Vision as the alignment tool
- A vivid vision — a written description of the company three years out — is the primary tool to attract and align a COO.
- A strong COO reads the vivid vision and immediately sees which sentences they know how to make true.
- Shared vision gives the leadership team the same intuitive decision-making lens as the CEO.
- At 1-800-GOT-JUNK, the 2003 vivid vision was fully realised; the 2006 vision (targeting $100M from a $16M base) was achieved at $106M.
Hiring for behavioral fit, not just pedigree
- Corporate executives hired into small companies often expect infrastructure that does not exist — "who fills out the FedEx slips?" is a real failure mode.
- Just because someone ran a large company does not mean they can grow one.

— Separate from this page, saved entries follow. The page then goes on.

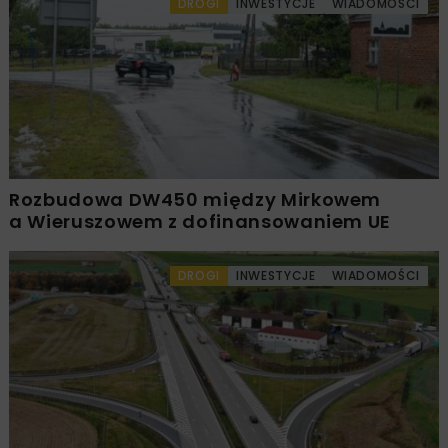
DROGI
INWESTYCJE
WIADOMOŚCI
Rozbudowa DW450 między Mirkowem
a Wieruszowem z dofinansowaniem UE
DROGI
INWESTYCJE
WIADOMOŚCI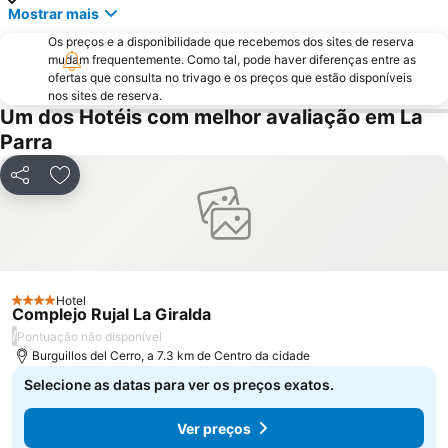
Mostrar mais
Os preços e a disponibilidade que recebemos dos sites de reserva
mudam frequentemente. Como tal, pode haver diferenças entre as
ofertas que consulta no trivago e os preços que estão disponíveis
nos sites de reserva.
Um dos Hotéis com melhor avaliação em La
Parra
Partilhar
Adicionar aos favoritos
Hotel
4 Estrelas
Complejo Rujal La Giralda
/
Pontuação não disponível
Burguillos del Cerro, a 7.3 km de Centro da cidade
Selecione as datas para ver os preços exatos.
Ver preços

- Interview explicitly for core values, behavioral traits, and proven skill set — separately.
- A COO who thrived from $70M to $450M would have been the wrong hire at $2M; the same is true in reverse.
Ending the relationship well
- A COO may be right for a reason, a season, or a lifetime — not every departure is a failure.
- Recognise when someone's DNA has hit its ceiling for that stage of growth.
- Exit the relationship with integrity so the person can move to their next chapter.
- Keeping the wrong COO too long is more damaging than the discomfort of the transition conversation.